Scan the records for the string "beige"; copy each line where it occurs.

Segment Open

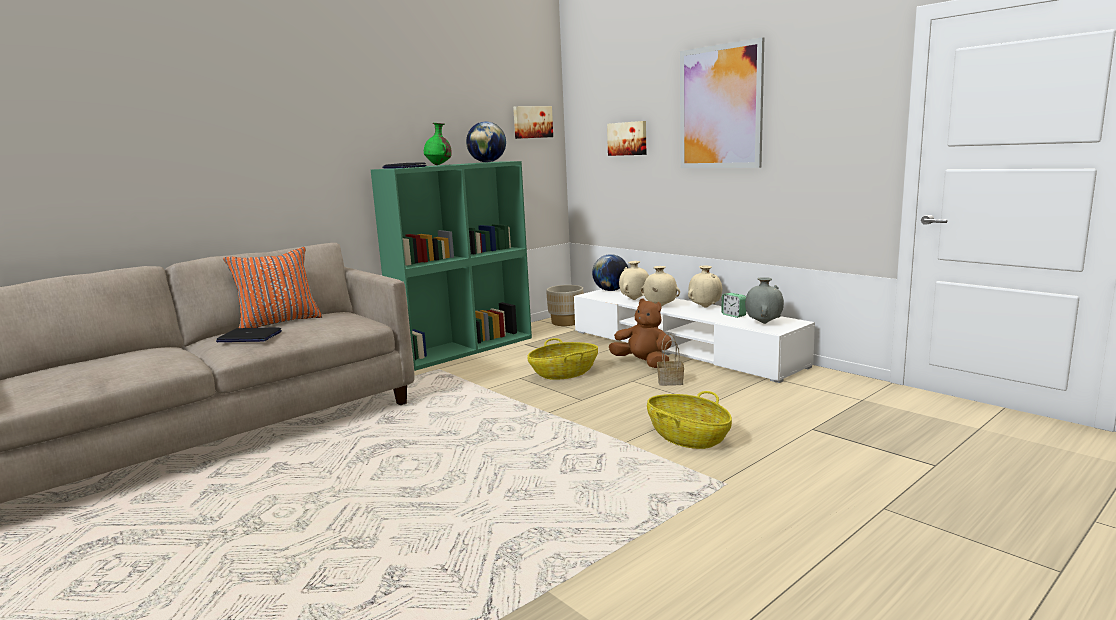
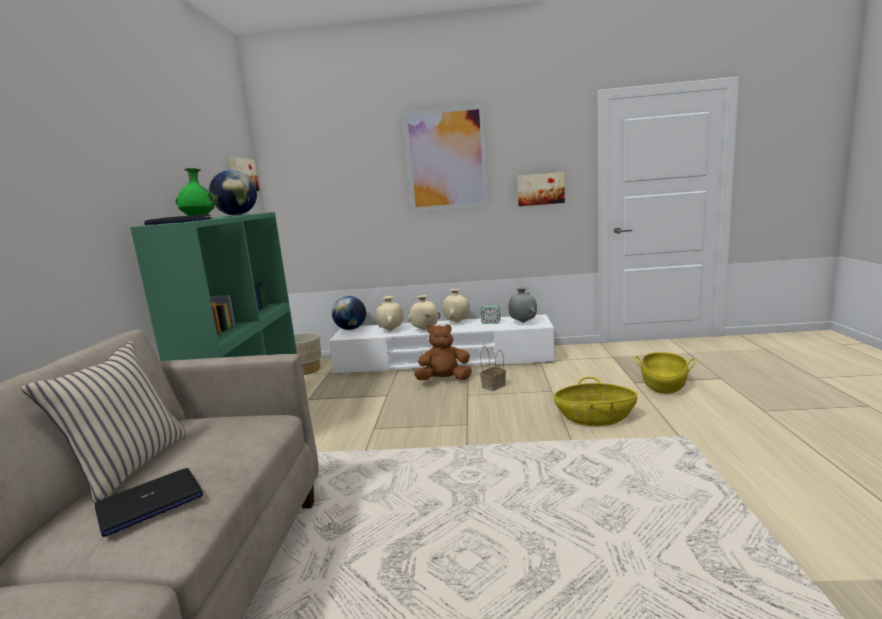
camera: 45 degrees left, 0 degrees up
orange pillow [223,247,322,328] -> beige pillow [21,341,189,504]
basket [528,338,598,380] -> basket moved to [634,352,696,394]
picture [607,121,646,156] -> picture moved to [517,172,565,206]

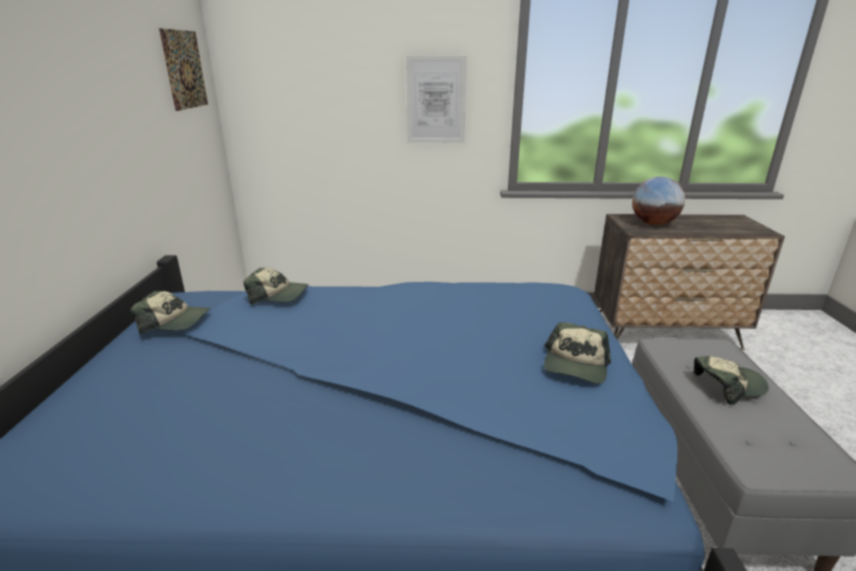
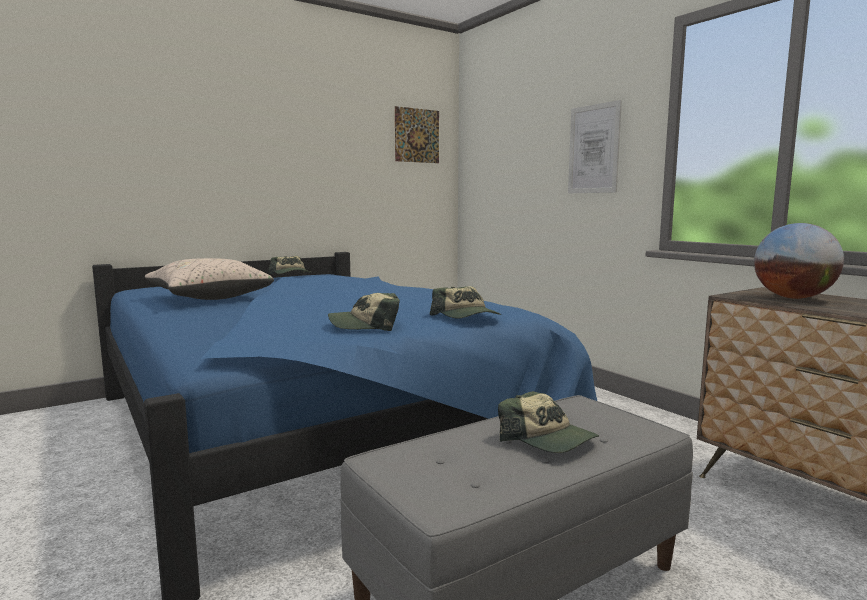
camera: 55 degrees right, 15 degrees down
cap [243,268,309,305] -> cap moved to [430,286,502,318]
none -> beige pillow [145,258,274,300]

Segment Closed

_Solution for this exercise_.
orange pillow [223,247,322,328] -> beige pillow [21,341,189,504]
none -> beige pillow [145,258,274,300]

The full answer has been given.